Online RPGs: Why Text Games Rule Roleplay
By Tony Celentano
1: No acronym-laden channel spam
The last time I played a graphical MMO "role-playing" game, the market channel was nothing but constant "LVL 20 HUNTER LFG!" or "WTB EPIC SWORDS PST". Sorry, I didn't realize acronyms and channel spam were consistent with a fantasy universe. Even the "roleplay" servers on these games suffer from this, and it's ENCOURAGED. Have you ever seen a game admin step in to enforce roleplay on a graphical MMO? The thing I love about text RPGs is that this kind of nonsense is quickly smacked down by admins who will deduct your "credibility", or roleplay points if you will. Lose too much 'credibility', and soon you'll start suffering all kinds of punishments like decreased XP gain and not being able to communicate.
2: Storylines to introduce new areas.
Text game MMOs offer the best roleplay, hands down. When new areas are added to the game, there is always an accompanying event that players get involved in. There's no such thing as waiting for an 'expansion pack' which is just a few new dungeons to grindfest in and a higher level cap. The worst part is, these expansion packs usually charge as much or more than the monthly cost of playing the game! IRE text games will NEVER tell you "Sorry, your account is restricted from accessing this area until you buy it with real life money". How do you even explain that in roleplay terms? You can't, and that's just pure laziness and disorganized implementation on the developer's part, in my opinion.
3: No auto-target; No auto-attack
Text games offer more hands-on combat, so that PvP is more 'realistic'. I don't mean realistic like, casting fireballs is something you do in real life. I mean that in graphical MMOs, you just click on your target, press the auto-attack button and that's it. Your 3d MMO character will continue hacking away at your target, without you having to do anything, whatsoever. Some real complicated combat mechanics, huh? In text games, you have to be on top of what's going on. Every skill takes some sort of "balance", which is the delay between attacks. The length of the 'balance' depends on the skill, so you need to plan 5 attacks ahead in your brain. You also have to keep track of afflictions your character is suffering so you can properly cure them. In graphical MMOs, afflictions are usually just timer-based. "Lose -5 HP for the next 10s, every 1s" or "Run more slowly for a minute". You can't do anything about these afflictions until the timer runs out. In text games, each affliction has a different cure, and it's up to you to use those cures. If you're paralysed and you don't have the proper cure, you're pretty screwed until a buddy comes to your aid.
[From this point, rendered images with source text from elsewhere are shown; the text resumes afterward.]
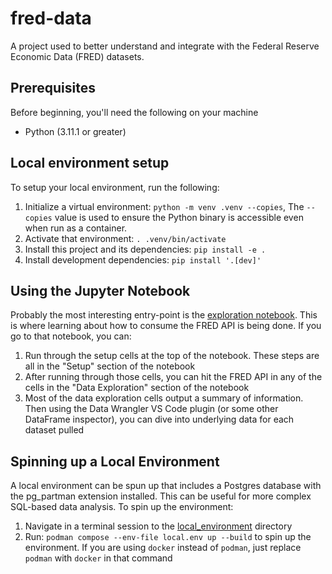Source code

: # fred-data

A project used to better understand and integrate with the Federal Reserve Economic Data (FRED) datasets.

## Prerequisites
Before beginning, you'll need the following on your machine
- Python (3.11.1 or greater)

## Local environment setup
To setup your local environment, run the following:
1. Initialize a virtual environment: `python -m venv .venv --copies`, The `--copies` value is used to ensure the Python binary is accessible
even when run as a container.
2. Activate that environment: `. .venv/bin/activate`
3. Install this project and its dependencies: `pip install -e .`
4. Install development dependencies: `pip install '.[dev]'`

## Using the Jupyter Notebook
Probably the most interesting entry-point is the [exploration notebook](./notebooks/exploration.ipynb). This is where learning about
how to consume the FRED API is being done. If you go to that notebook, you can:
1. Run through the setup cells at the top of the notebook. These steps are all in the "Setup" section of the notebook
2. After running through those cells, you can hit the FRED API in any of the cells in the "Data Exploration" section of the
notebook
3. Most of the data exploration cells output a summary of information. Then using the Data Wrangler VS Code plugin (or some other DataFrame
inspector), you can dive into underlying data for each dataset pulled

## Spinning up a Local Environment
A local environment can be spun up that includes a Postgres database with the pg_partman extension installed. This can be useful for
more complex SQL-based data analysis. To spin up the environment:
1. Navigate in a terminal session to the [local_environment](./local_environment/) directory
2. Run: `podman compose --env-file local.env up --build` to spin up the environment. If you are using `docker` instead of `podman`,
just replace `podman` with `docker` in that command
This adds a level of danger and excitement, and turns combat into a chess match instead of a diceroll.
4: No "falling through the map"
Text game admins are committed to releasing a polished product that works on release, compared to graphical MMO admins who go "Oh, we'll release this and then patch up the bugs next week". In text games, you don't have to watch your step because you might find yourself falling through the game world. You ever get your 3d character trapped behind a bookcase and have to click the "STUCK" button, which then suddenly teleports you 5 feet from where you were? Some people might think that's a good feature, but I think it's evidence that graphical MMO developers expect these kinds of problems to happen. If you took the time to polish your product, you wouldn't need these kinds of safeguards. Text game developers have stricter, higher standards, ensuring that each new area is bug free. This means you can explore and roleplay, without having to worry where you step.
5: Your opinion matters
In text games, there are characters who are not admins, but have many of the same powers. These are "God" characters. Your character can join a God character's Divine Order, which can open the doors to the best roleplaying experience of your life. Most "God" characters are former players who showed such a level of commitment that they've basically become volunteers for the game. Their responsibilities include writing and running text game roleplay events. They're almost always open to suggestions and some of the best roleplay events started out as a players idea that was proposed to a God character. What I'm basically saying is YOU can have input in the storyline and mythos of the game. If you become a well-known roleplayer, who knows, you might even have the opportunity to become a God character yourself someday.
So why wait? Too busy being a "lvl 35 pally LFG"? Put that grindfest crap away, and come have a real adventure.